SUPPLIED MATERIAL:
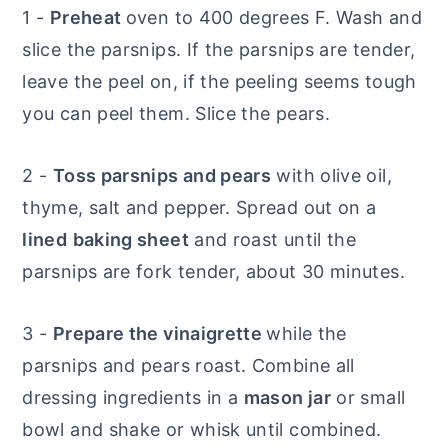
1 -
Preheat
oven to 400 degrees F. Wash and
slice the parsnips. If the parsnips are tender,
leave the peel on, if the peeling seems tough
you can peel them. Slice the pears.
2 -
Toss parsnips and pears
with olive oil,
thyme, salt and pepper. Spread out on a
lined
baking sheet
and roast until the
parsnips are fork tender, about 30 minutes.
3 -
Prepare the vinaigrette
while the
parsnips and pears roast. Combine all
dressing ingredients in a
mason jar
or small
bowl and shake or whisk until combined.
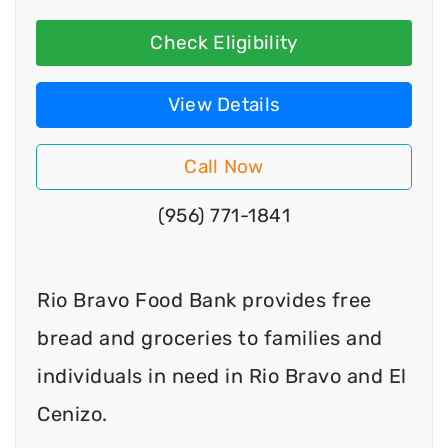
Check Eligibility
View Details
Call Now
(956) 771-1841
Rio Bravo Food Bank provides free
bread and groceries to families and
individuals in need in Rio Bravo and El
Cenizo.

TASK DIRECTIONS: Looking through the records, copy out every line in which the word "parsnips" is found.

ANSWER TO THE EXERCISE:
slice the parsnips. If the parsnips are tender,
Toss parsnips and pears
parsnips are fork tender, about 30 minutes.
parsnips and pears roast. Combine all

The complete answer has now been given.